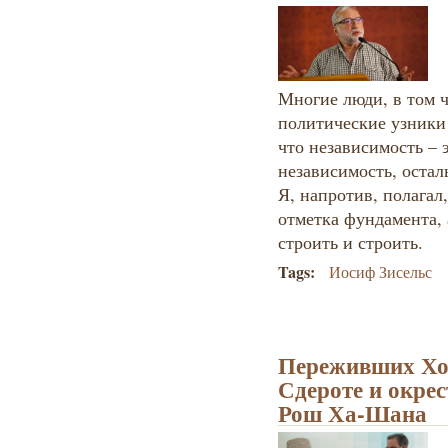
Многие люди, в том 
политические узники 
что независимость – э
независимость, остал
Я, напротив, полагал
отметка фундамента, 
строить и строить.
Tags:
Иосиф Зисельс
Переживших Хо
Сдероте и окрес
Рош Ха-Шана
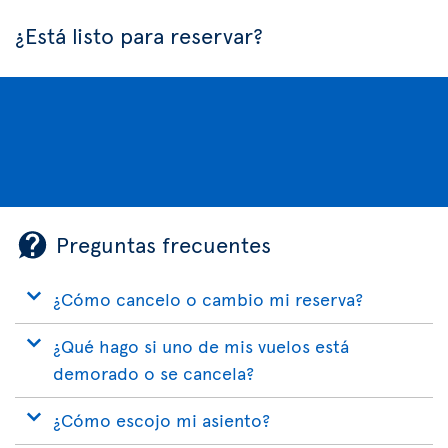
¿Está listo para reservar?
Preguntas frecuentes
¿Cómo cancelo o cambio mi reserva?
¿Qué hago si uno de mis vuelos está
demorado o se cancela?
¿Cómo escojo mi asiento?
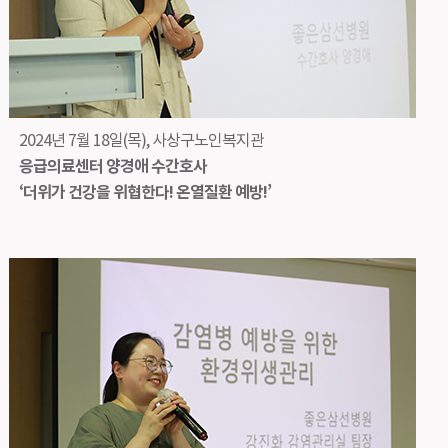
2024년 7월 18일(목), 사상구노인복지관
응급의료센터 양경애 수간호사
‘더위가 건강을 위협한다! 온열질환 예방!’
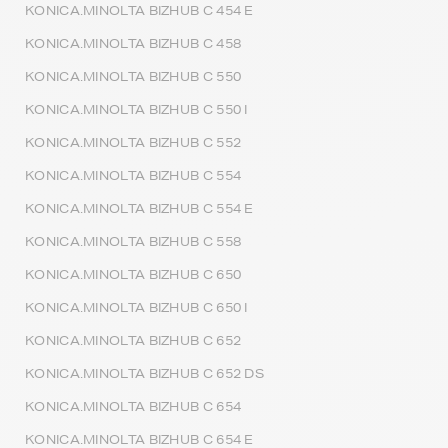
KONICA.MINOLTA BIZHUB C 454 E
KONICA.MINOLTA BIZHUB C 458
KONICA.MINOLTA BIZHUB C 550
KONICA.MINOLTA BIZHUB C 550 I
KONICA.MINOLTA BIZHUB C 552
KONICA.MINOLTA BIZHUB C 554
KONICA.MINOLTA BIZHUB C 554 E
KONICA.MINOLTA BIZHUB C 558
KONICA.MINOLTA BIZHUB C 650
KONICA.MINOLTA BIZHUB C 650 I
KONICA.MINOLTA BIZHUB C 652
KONICA.MINOLTA BIZHUB C 652 DS
KONICA.MINOLTA BIZHUB C 654
KONICA.MINOLTA BIZHUB C 654 E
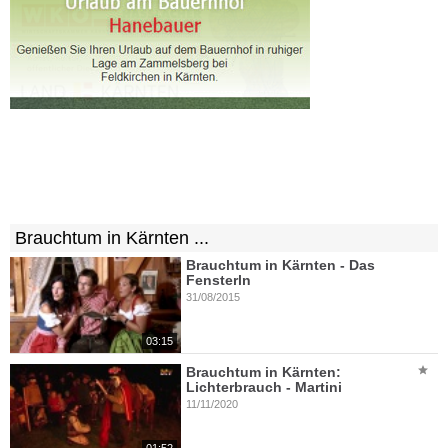
Brauchtum in Kärnten ...
Brauchtum in Kärnten - Das
Fensterln
31/08/2015
03:15
Brauchtum in Kärnten:
Lichterbrauch - Martini
11/11/2020
01:52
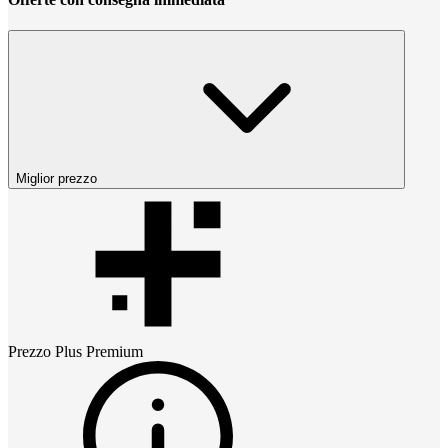
Miglior prezzo
Prezzo
Plus Premium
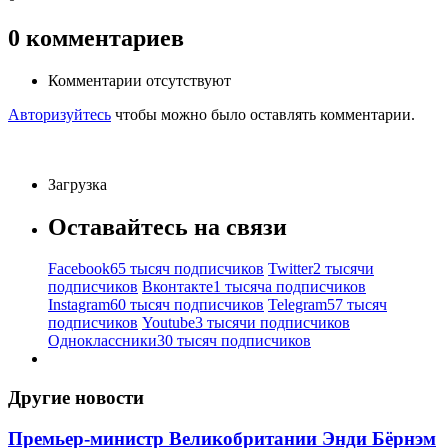
0
комментариев
Комментарии отсутствуют
Авторизуйтесь
чтобы можно было оставлять комментарии.
Загрузка
Оставайтесь на связи
Facebook
65 тысяч подписчиков
Twitter
2 тысячи
подписчиков
Вконтакте
1 тысяча подписчиков
Instagram
60 тысяч подписчиков
Telegram
57 тысяч
подписчиков
Youtube
3 тысячи подписчиков
Одноклассники
30 тысяч подписчиков
Другие новости
Премьер-министр Великобритании Энди Бёрнэм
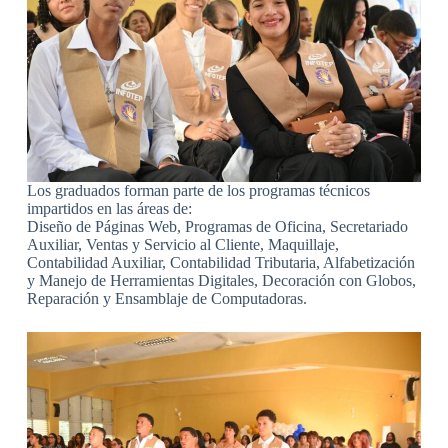
Los graduados forman parte de los programas técnicos
impartidos en las áreas de:
Diseño de Páginas Web, Programas de Oficina, Secretariado
Auxiliar, Ventas y Servicio al Cliente, Maquillaje,
Contabilidad Auxiliar, Contabilidad Tributaria, Alfabetización
y Manejo de Herramientas Digitales, Decoración con Globos,
Reparación y Ensamblaje de Computadoras.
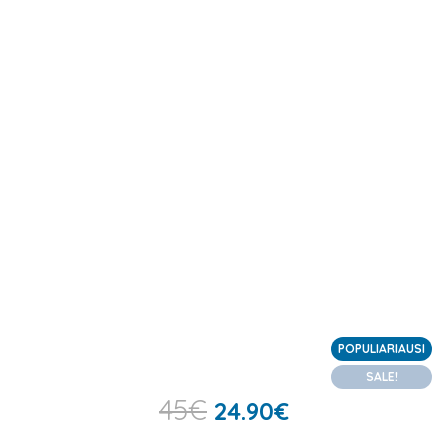
POPULIARIAUSI
SALE!
45
€
24.90
€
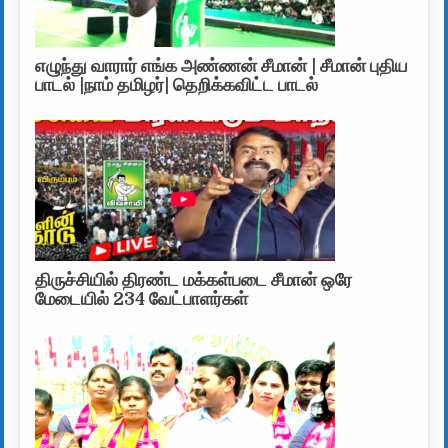
எழுந்து வாரார் எங்க அண்ணன் சீமான் | சீமான் புதிய
பாடல் |நாம் தமிழர்| தெறிக்கவிட்ட பாடல்
திருச்சியில் திரண்ட மக்கள்படை சீமான் ஒரே
மேடையில் 234 வேட்பாளர்கள்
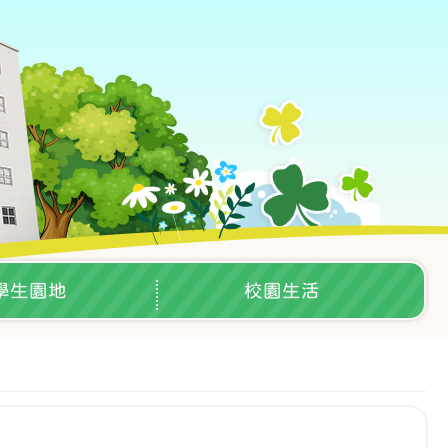
學生園地
校園生活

> **WORK ITEM**
Arrange all of the lines above as a numbered list, skipping any blank lines. Leave the pictures out of your answer.

> **ANSWER BOX**
1. Многие люди, в том 
2. политические узники 
3. что независимость – э
4. независимость, остал
5. Я, напротив, полагал
6. отметка фундамента, 
7. строить и строить.
8. Tags:
9. Иосиф Зисельс
10. Переживших Хо
11. Сдероте и окрес
12. Рош Ха-Шана
13. ¿Está listo para reservar?
14. Preguntas frecuentes
15. ¿Cómo cancelo o cambio mi reserva?
16. ¿Qué hago si uno de mis vuelos está
17. demorado o se cancela?
18. ¿Cómo escojo mi asiento?
19. 2024년 7월 18일(목), 사상구노인복지관
20. 응급의료센터 양경애 수간호사
21. ‘더위가 건강을 위협한다! 온열질환 예방!’
22. KONICA.MINOLTA BIZHUB C 454 E
23. KONICA.MINOLTA BIZHUB C 458
24. KONICA.MINOLTA BIZHUB C 550
25. KONICA.MINOLTA BIZHUB C 550 I
26. KONICA.MINOLTA BIZHUB C 552
27. KONICA.MINOLTA BIZHUB C 554
28. KONICA.MINOLTA BIZHUB C 554 E
29. KONICA.MINOLTA BIZHUB C 558
30. KONICA.MINOLTA BIZHUB C 650
31. KONICA.MINOLTA BIZHUB C 650 I
32. KONICA.MINOLTA BIZHUB C 652
33. KONICA.MINOLTA BIZHUB C 652 DS
34. KONICA.MINOLTA BIZHUB C 654
35. KONICA.MINOLTA BIZHUB C 654 E
36. Brauchtum in Kärnten ...
37. Brauchtum in Kärnten - Das
38. Fensterln
39. 31/08/2015
40. 03:15
41. Brauchtum in Kärnten:
42. Lichterbrauch - Martini
43. 11/11/2020
44. 01:52
45. Miglior prezzo
46. Prezzo
47. Plus Premium
48. 0
49. комментариев
50. Комментарии отсутствуют
51. Авторизуйтесь
52. чтобы можно было оставлять комментарии.
53. Загрузка
54. Оставайтесь на связи
55. Facebook
56. 65 тысяч подписчиков
57. Twitter
58. 2 тысячи
59. подписчиков
60. Вконтакте
61. 1 тысяча подписчиков
62. Instagram
63. 60 тысяч подписчиков
64. Telegram
65. 57 тысяч
66. подписчиков
67. Youtube
68. 3 тысячи подписчиков
69. Одноклассники
70. 30 тысяч подписчиков
71. Другие новости
72. Премьер-министр Великобритании Энди Бёрнэм
73. Los graduados forman parte de los programas técnicos
74. impartidos en las áreas de:
75. Diseño de Páginas Web, Programas de Oficina, Secretariado
76. Auxiliar, Ventas y Servicio al Cliente, Maquillaje,
77. Contabilidad Auxiliar, Contabilidad Tributaria, Alfabetización
78. y Manejo de Herramientas Digitales, Decoración con Globos,
79. Reparación y Ensamblaje de Computadoras.
80. POPULIARIAUSI
81. SALE!
82. 45
83. €
84. 24.90
85. €
86. எழுந்து வாரார் எங்க அண்ணன் சீமான் | சீமான் புதிய
87. பாடல் |நாம் தமிழர்| தெறிக்கவிட்ட பாடல்
88. திருச்சியில் திரண்ட மக்கள்படை சீமான் ஒரே
89. மேடையில் 234 வேட்பாளர்கள்
90. 學生園地
91. 校園生活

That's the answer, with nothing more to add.